▸ **Passage cité**:
◇ ◇ ◇

Retrouvez chaque semaine sur euradio l'analyse d'une actualité européenne avec Joséphine Staron, Directrice des études et des relations internationales du think tank Synopia.
Cette semaine, les négociations d’adhésion à l’Union européenne de l’Ukraine et de la Moldavie ont démarré au Luxembourg. L’adhésion, c’est pour bientôt ?
Cette nouvelle phase dans le processus d’adhésion est très importante mais l’adhésion ne se fera pas tout de suite. Rappelons rapidement les différentes étapes du processus. Le 28 février 2022, quelques jours après l’invasion Russe, l’Ukraine demande à adhérer à l'UE. Le 17 juin 2022, soit très peu de temps après, la Commission rend un avis favorable concernant cette demande et une semaine plus tard, le Conseil européen accorde officiellement le statut de candidat à l’Ukraine. Depuis, il y a eu de nombreuses rencontres et discussions concernant les négociations d’adhésion. Et celles-ci ont été officiellement ouvertes, pour l’Ukraine et la Moldavie, le 25 juin, lors de la première conférence intergouvernementale avec l'Ukraine. Ensuite, chaque année, les institutions européennes feront une sorte de bilan des avancées des pays dans le processus d’adhésion pour voir si les réformes mises en œuvre sont suffisantes. Mais ce processus pourrait prendre 5 ans, 10 ans ou 20 ans.
Certains estiment que le processus pourrait être accéléré, vous n’y croyez pas ?

◇ ◇ ◇

▸ **Données fournies**:

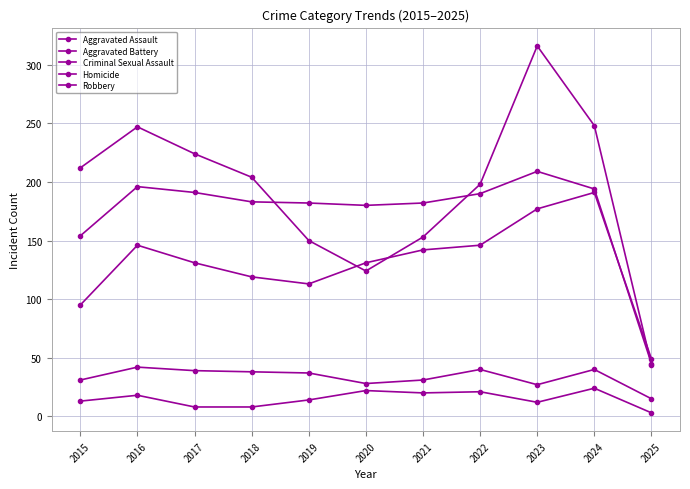

Which series ends up on top after the final intersection of Aggravated Assault and Robbery?

Aggravated Assault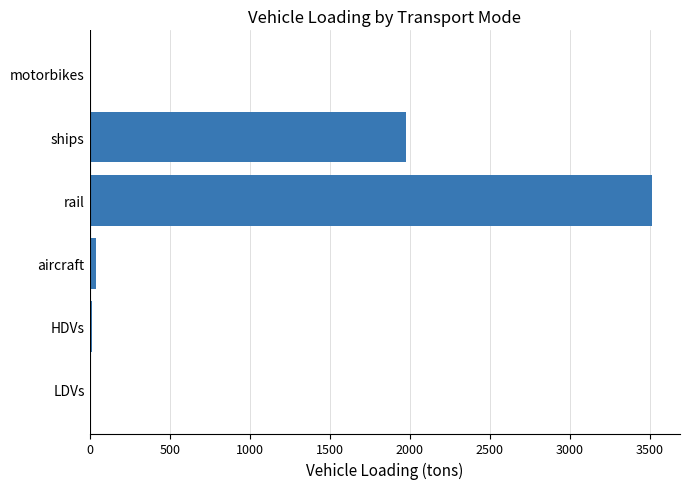

Which category has the highest value across all series?

rail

◇ ◇ ◇

▸ **Questions d'étude**:
1. Recopiez, s'il vous plaît, le passage sur l'adhésion de l'Ukraine mot pour mot, en commençant par « Retrouvez chaque semaine » et en continuant jusqu'à « pour bientôt ? ».
2. D'après le passage sur l'adhésion de l'Ukraine, à quelle date l'Ukraine a-t-elle demandé à adhérer à l'UE ?

▸ **Liste des réponses**:
1.
Retrouvez chaque semaine sur euradio l'analyse d'une actualité européenne avec Joséphine Staron, Directrice des études et des relations internationales du think tank Synopia.
Cette semaine, les négociations d’adhésion à l’Union européenne de l’Ukraine et de la Moldavie ont démarré au Luxembourg. L’adhésion, c’est pour bientôt ?

2. Le 28 février 2022.